**TASK DIRECTIONS**
Every line with the word "JTextField" in it should be extracted from the data that follows.

Start of THE DATA

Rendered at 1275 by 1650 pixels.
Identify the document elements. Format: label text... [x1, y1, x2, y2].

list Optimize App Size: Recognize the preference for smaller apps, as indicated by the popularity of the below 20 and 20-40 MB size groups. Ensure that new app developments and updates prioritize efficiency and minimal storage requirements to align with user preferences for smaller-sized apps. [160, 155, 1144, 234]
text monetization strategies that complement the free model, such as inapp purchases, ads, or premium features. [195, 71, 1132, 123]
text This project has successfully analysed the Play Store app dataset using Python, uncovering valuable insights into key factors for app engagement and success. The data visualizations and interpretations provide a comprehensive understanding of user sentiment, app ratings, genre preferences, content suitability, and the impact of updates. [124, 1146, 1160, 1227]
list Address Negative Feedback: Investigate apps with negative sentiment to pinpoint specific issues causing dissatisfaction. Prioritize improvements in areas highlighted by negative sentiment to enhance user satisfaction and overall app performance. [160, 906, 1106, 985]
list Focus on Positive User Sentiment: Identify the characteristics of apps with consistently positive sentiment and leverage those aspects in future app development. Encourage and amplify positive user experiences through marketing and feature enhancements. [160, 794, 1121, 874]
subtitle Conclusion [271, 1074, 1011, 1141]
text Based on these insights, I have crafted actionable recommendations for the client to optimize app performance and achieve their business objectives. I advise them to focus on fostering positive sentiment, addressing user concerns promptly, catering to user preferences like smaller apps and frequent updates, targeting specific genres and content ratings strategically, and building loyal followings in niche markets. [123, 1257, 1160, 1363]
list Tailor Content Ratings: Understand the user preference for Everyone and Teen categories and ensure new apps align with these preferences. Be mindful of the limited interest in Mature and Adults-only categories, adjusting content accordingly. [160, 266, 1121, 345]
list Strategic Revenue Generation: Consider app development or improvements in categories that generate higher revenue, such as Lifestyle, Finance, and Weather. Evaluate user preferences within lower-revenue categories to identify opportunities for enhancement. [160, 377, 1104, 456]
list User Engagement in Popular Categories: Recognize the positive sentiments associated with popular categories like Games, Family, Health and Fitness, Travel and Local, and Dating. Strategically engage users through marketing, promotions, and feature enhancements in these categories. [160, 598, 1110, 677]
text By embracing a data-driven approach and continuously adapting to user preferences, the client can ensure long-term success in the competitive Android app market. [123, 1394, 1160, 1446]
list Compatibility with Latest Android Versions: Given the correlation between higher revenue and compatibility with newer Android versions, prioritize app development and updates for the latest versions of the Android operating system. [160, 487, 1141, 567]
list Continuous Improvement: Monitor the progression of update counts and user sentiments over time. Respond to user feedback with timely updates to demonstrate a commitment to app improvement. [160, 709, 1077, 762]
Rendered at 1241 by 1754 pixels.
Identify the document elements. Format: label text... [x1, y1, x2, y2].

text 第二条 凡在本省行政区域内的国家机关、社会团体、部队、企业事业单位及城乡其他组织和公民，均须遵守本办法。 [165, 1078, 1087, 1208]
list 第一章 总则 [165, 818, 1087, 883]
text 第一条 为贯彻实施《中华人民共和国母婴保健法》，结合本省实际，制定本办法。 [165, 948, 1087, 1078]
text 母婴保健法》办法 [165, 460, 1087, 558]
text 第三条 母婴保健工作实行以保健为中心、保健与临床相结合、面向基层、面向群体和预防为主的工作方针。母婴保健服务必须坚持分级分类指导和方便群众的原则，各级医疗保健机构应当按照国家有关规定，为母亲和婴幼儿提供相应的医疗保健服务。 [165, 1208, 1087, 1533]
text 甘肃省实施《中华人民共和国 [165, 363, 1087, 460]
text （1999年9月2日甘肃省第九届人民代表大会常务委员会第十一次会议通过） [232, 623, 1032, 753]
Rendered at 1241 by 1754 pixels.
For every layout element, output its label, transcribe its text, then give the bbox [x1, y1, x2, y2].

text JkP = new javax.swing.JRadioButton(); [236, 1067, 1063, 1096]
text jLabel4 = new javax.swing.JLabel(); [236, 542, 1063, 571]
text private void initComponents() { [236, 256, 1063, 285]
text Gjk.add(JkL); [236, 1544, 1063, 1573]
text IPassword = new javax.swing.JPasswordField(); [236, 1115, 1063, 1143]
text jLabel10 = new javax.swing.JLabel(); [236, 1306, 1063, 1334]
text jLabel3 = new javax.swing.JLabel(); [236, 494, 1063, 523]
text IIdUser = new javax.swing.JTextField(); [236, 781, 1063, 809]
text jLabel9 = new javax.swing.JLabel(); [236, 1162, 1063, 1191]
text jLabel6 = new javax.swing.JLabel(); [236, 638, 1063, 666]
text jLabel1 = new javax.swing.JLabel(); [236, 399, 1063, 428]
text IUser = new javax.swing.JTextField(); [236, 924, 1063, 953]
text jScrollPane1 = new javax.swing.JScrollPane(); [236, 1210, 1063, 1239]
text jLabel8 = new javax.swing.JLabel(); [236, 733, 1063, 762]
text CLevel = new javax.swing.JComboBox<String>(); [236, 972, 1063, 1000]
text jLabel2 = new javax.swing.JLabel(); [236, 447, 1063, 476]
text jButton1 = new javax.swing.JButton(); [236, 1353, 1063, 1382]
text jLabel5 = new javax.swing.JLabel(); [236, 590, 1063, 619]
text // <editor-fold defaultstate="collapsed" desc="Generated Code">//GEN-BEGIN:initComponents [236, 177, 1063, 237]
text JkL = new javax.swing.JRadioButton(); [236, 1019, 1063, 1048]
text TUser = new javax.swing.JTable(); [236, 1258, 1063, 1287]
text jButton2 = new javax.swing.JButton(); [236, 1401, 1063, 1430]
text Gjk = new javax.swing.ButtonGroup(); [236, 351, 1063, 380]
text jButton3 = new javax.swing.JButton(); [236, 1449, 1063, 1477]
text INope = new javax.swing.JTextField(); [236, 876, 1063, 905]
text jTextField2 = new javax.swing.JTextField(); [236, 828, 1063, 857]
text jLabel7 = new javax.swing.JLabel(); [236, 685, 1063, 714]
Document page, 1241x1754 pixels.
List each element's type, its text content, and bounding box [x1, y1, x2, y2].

End of THE DATA

**RESULT OF THIS EXERCISE**
text IIdUser = new javax.swing.JTextField(); [236, 781, 1063, 809]
text IUser = new javax.swing.JTextField(); [236, 924, 1063, 953]
text INope = new javax.swing.JTextField(); [236, 876, 1063, 905]
text jTextField2 = new javax.swing.JTextField(); [236, 828, 1063, 857]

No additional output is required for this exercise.